Question

In Young's double-slit experiment, using monochromatic light of wavelength $\lambda$, the fringe pattern shifts by a certain distance on the screen when a mica sheet of refractive index $1.6$ and thickness $2.0\mu \text{m}$ is introduced in the path of one of the interfering waves. The mica sheet is then removed and the distance between the plane of slits and the screen is doubled. It is found that the distance between successive maxima (or minima) now is the same as the observed fringe shift upon the introduction of the mica sheet. Calculate the wavelength of the light.

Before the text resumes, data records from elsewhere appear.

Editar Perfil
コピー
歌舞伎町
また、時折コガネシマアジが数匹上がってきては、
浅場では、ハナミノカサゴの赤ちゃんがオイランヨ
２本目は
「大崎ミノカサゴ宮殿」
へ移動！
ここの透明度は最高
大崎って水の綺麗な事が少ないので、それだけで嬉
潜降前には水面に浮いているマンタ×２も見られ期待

• A. $4500\mathring{\text{A}}$
• B. $5700\mathring{\text{A}}$
• C. $6000\mathring{\text{A}}$
• D. $4000\mathring{\text{A}}$

Answer 1

The correct option is C $6000\mathring{\text{A}}$

When mica sheet of thickness $t$ and refractive index $\mu$ is introduced in the path of one of the interfering beams, optical path increases by $(\mu -1)t$. Hence, the shift on the screen,
$y_0=\frac{D}{d}(\mu -1)t$
When the distance between the plane of slits and screen is changed from $D$ to $2D$, then the distance between successive maxima is,
$\beta =\frac{2\lambda D}{d}$

According to the given information,

$\frac{D}{d}(\mu -1)t=\frac{2\lambda D}{d}$

$\Rightarrow \lambda =\frac{(\mu -1)t}{2}$

$=\frac{(1.6-1)}{2}\times 2.0\times {10}^{-6}=6000\mathring{\text{A}}$

Hence, $\left(C\right)$ is the correct answer.